■ Dataset excerpts

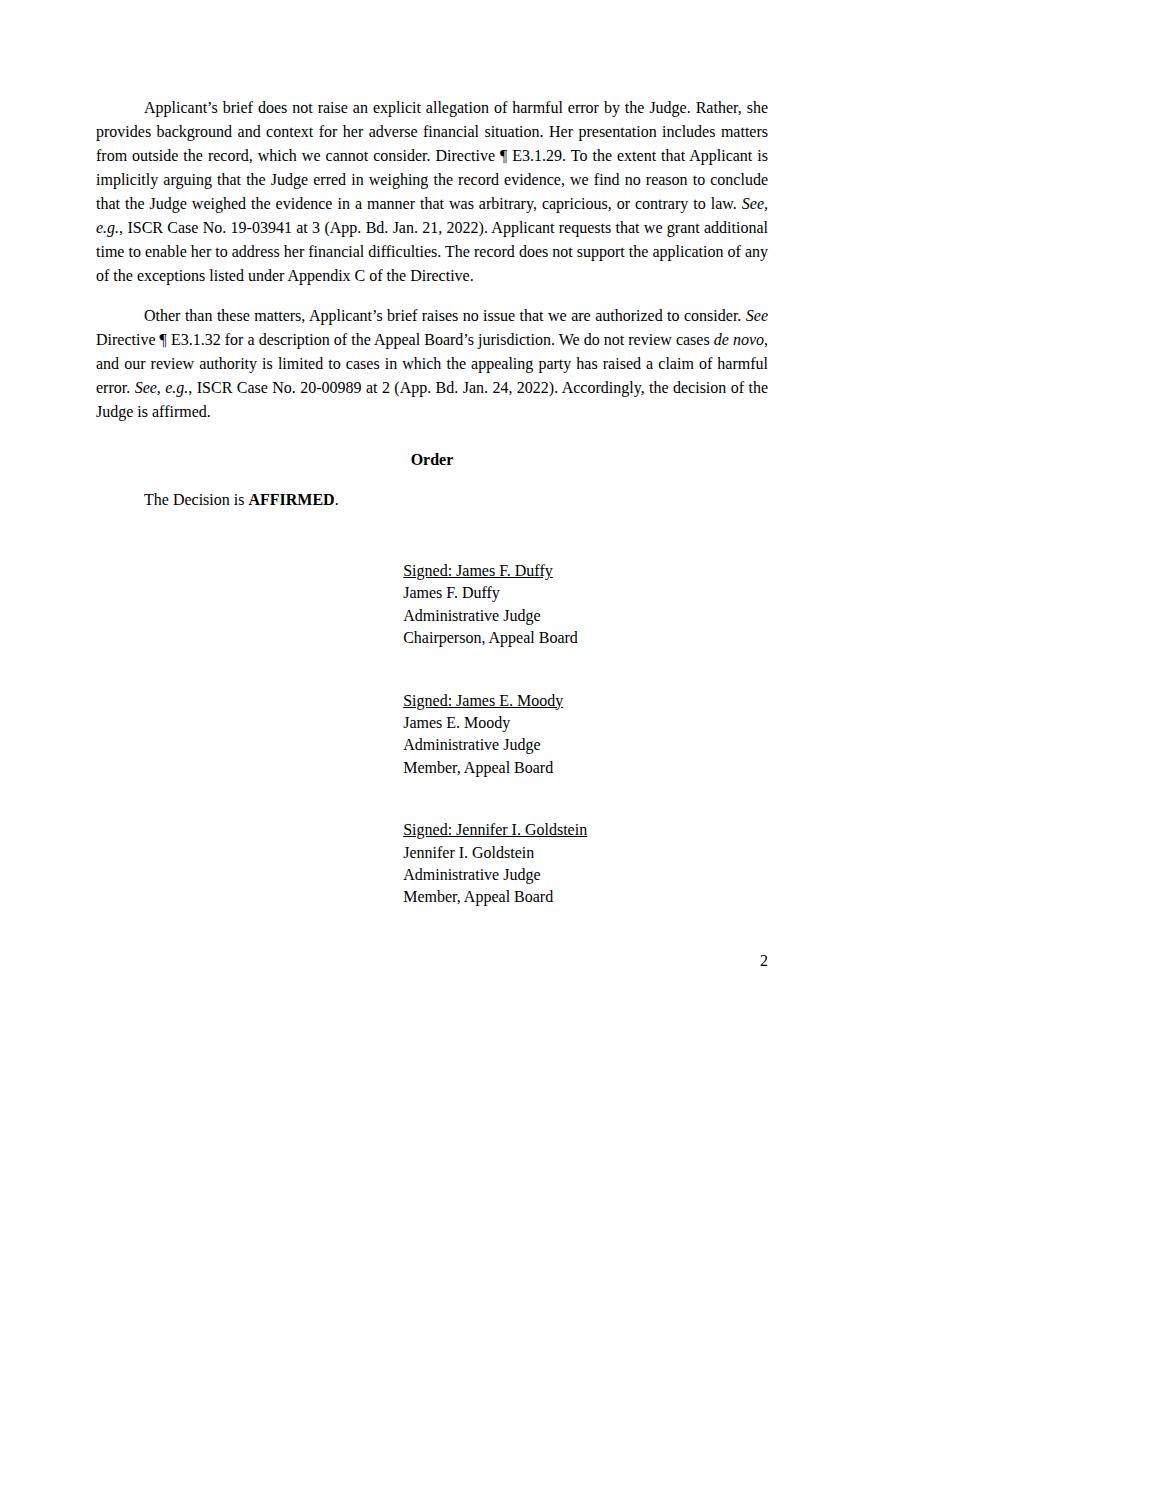Applicant’s brief does not raise an explicit allegation of harmful error by the Judge. Rather, she provides background and context for her adverse financial situation. Her presentation includes matters from outside the record, which we cannot consider. Directive ¶ E3.1.29. To the extent that Applicant is implicitly arguing that the Judge erred in weighing the record evidence, we find no reason to conclude that the Judge weighed the evidence in a manner that was arbitrary, capricious, or contrary to law. See, e.g., ISCR Case No. 19-03941 at 3 (App. Bd. Jan. 21, 2022). Applicant requests that we grant additional time to enable her to address her financial difficulties. The record does not support the application of any of the exceptions listed under Appendix C of the Directive.
Other than these matters, Applicant’s brief raises no issue that we are authorized to consider. See Directive ¶ E3.1.32 for a description of the Appeal Board’s jurisdiction. We do not review cases de novo, and our review authority is limited to cases in which the appealing party has raised a claim of harmful error. See, e.g., ISCR Case No. 20-00989 at 2 (App. Bd. Jan. 24, 2022). Accordingly, the decision of the Judge is affirmed.
Order
The Decision is AFFIRMED.
Signed: James F. Duffy
James F. Duffy
Administrative Judge
Chairperson, Appeal Board
Signed: James E. Moody
James E. Moody
Administrative Judge
Member, Appeal Board
Signed: Jennifer I. Goldstein
Jennifer I. Goldstein
Administrative Judge
Member, Appeal Board
2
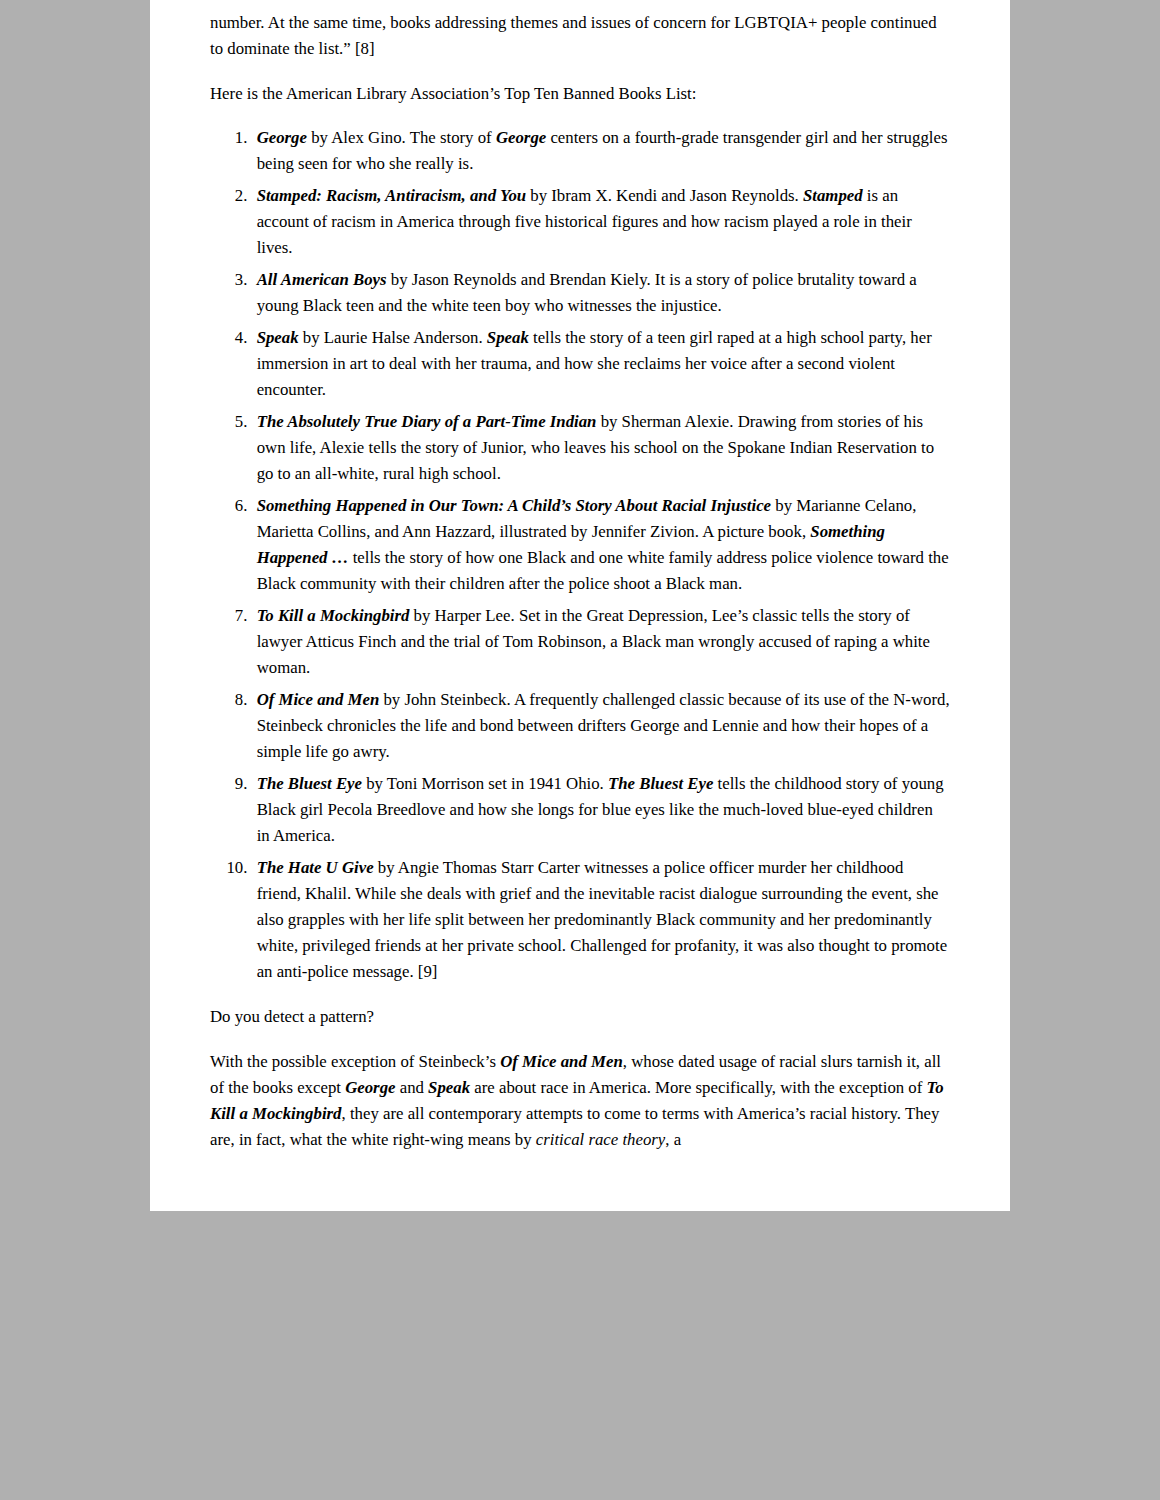number. At the same time, books addressing themes and issues of concern for LGBTQIA+ people continued to dominate the list.” [8]
Here is the American Library Association’s Top Ten Banned Books List:
George by Alex Gino. The story of George centers on a fourth-grade transgender girl and her struggles being seen for who she really is.
Stamped: Racism, Antiracism, and You by Ibram X. Kendi and Jason Reynolds. Stamped is an account of racism in America through five historical figures and how racism played a role in their lives.
All American Boys by Jason Reynolds and Brendan Kiely. It is a story of police brutality toward a young Black teen and the white teen boy who witnesses the injustice.
Speak by Laurie Halse Anderson. Speak tells the story of a teen girl raped at a high school party, her immersion in art to deal with her trauma, and how she reclaims her voice after a second violent encounter.
The Absolutely True Diary of a Part-Time Indian by Sherman Alexie. Drawing from stories of his own life, Alexie tells the story of Junior, who leaves his school on the Spokane Indian Reservation to go to an all-white, rural high school.
Something Happened in Our Town: A Child’s Story About Racial Injustice by Marianne Celano, Marietta Collins, and Ann Hazzard, illustrated by Jennifer Zivion. A picture book, Something Happened … tells the story of how one Black and one white family address police violence toward the Black community with their children after the police shoot a Black man.
To Kill a Mockingbird by Harper Lee. Set in the Great Depression, Lee’s classic tells the story of lawyer Atticus Finch and the trial of Tom Robinson, a Black man wrongly accused of raping a white woman.
Of Mice and Men by John Steinbeck. A frequently challenged classic because of its use of the N-word, Steinbeck chronicles the life and bond between drifters George and Lennie and how their hopes of a simple life go awry.
The Bluest Eye by Toni Morrison set in 1941 Ohio. The Bluest Eye tells the childhood story of young Black girl Pecola Breedlove and how she longs for blue eyes like the much-loved blue-eyed children in America.
The Hate U Give by Angie Thomas Starr Carter witnesses a police officer murder her childhood friend, Khalil. While she deals with grief and the inevitable racist dialogue surrounding the event, she also grapples with her life split between her predominantly Black community and her predominantly white, privileged friends at her private school. Challenged for profanity, it was also thought to promote an anti-police message. [9]
Do you detect a pattern?
With the possible exception of Steinbeck’s Of Mice and Men, whose dated usage of racial slurs tarnish it, all of the books except George and Speak are about race in America. More specifically, with the exception of To Kill a Mockingbird, they are all contemporary attempts to come to terms with America’s racial history. They are, in fact, what the white right-wing means by critical race theory, a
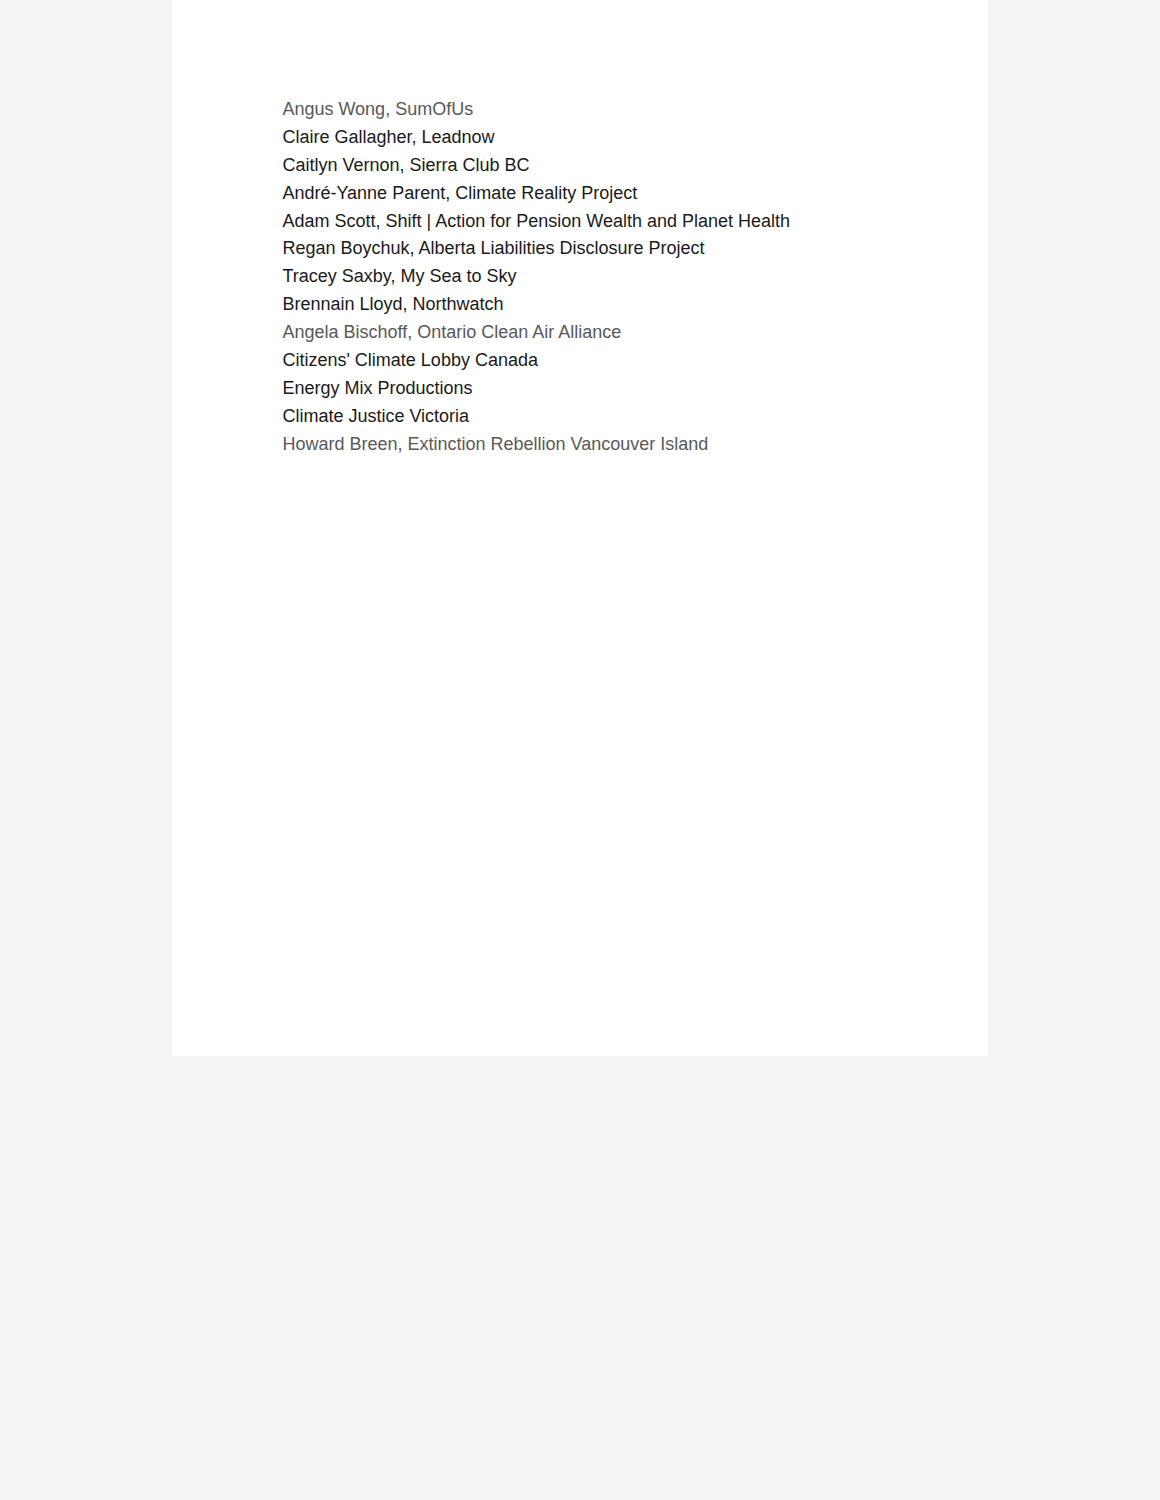Angus Wong, SumOfUs
Claire Gallagher, Leadnow
Caitlyn Vernon, Sierra Club BC
André-Yanne Parent, Climate Reality Project
Adam Scott, Shift | Action for Pension Wealth and Planet Health
Regan Boychuk, Alberta Liabilities Disclosure Project
Tracey Saxby, My Sea to Sky
Brennain Lloyd, Northwatch
Angela Bischoff, Ontario Clean Air Alliance
Citizens' Climate Lobby Canada
Energy Mix Productions
Climate Justice Victoria
Howard Breen, Extinction Rebellion Vancouver Island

■ The problem
When a line among the entries above contains "Project", copy it.

■ Written reply
André-Yanne Parent, Climate Reality Project
Regan Boychuk, Alberta Liabilities Disclosure Project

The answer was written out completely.